Instructions for the task:
Please return every line of the material below that contains the word "with".

Keypoint correspondence data
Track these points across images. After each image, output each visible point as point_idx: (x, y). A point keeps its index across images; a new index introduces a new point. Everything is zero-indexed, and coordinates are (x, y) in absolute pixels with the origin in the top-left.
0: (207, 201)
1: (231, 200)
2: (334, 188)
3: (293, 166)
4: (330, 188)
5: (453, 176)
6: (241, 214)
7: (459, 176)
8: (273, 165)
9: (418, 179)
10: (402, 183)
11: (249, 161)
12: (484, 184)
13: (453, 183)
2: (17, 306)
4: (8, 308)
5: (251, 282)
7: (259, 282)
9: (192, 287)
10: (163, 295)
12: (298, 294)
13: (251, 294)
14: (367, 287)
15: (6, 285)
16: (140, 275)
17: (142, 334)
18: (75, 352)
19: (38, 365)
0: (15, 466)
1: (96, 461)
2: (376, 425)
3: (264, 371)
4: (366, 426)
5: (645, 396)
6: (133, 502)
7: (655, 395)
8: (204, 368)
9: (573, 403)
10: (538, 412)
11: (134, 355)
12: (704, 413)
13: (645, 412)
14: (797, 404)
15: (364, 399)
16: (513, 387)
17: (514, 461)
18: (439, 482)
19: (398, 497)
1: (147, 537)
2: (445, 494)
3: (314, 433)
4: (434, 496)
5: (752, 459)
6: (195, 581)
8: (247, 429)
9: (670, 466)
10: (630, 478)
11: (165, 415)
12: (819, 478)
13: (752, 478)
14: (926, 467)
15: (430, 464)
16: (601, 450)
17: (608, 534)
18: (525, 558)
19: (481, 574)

Reply to the exercise:
Track these points across images. After each image, output each visible point as point_idx: (x, y). A point keeps its index across images; a new index introduces a new point. Everything is zero-indexed, and coordinates are (x, y) in absolute pixels with the origin in the top-left.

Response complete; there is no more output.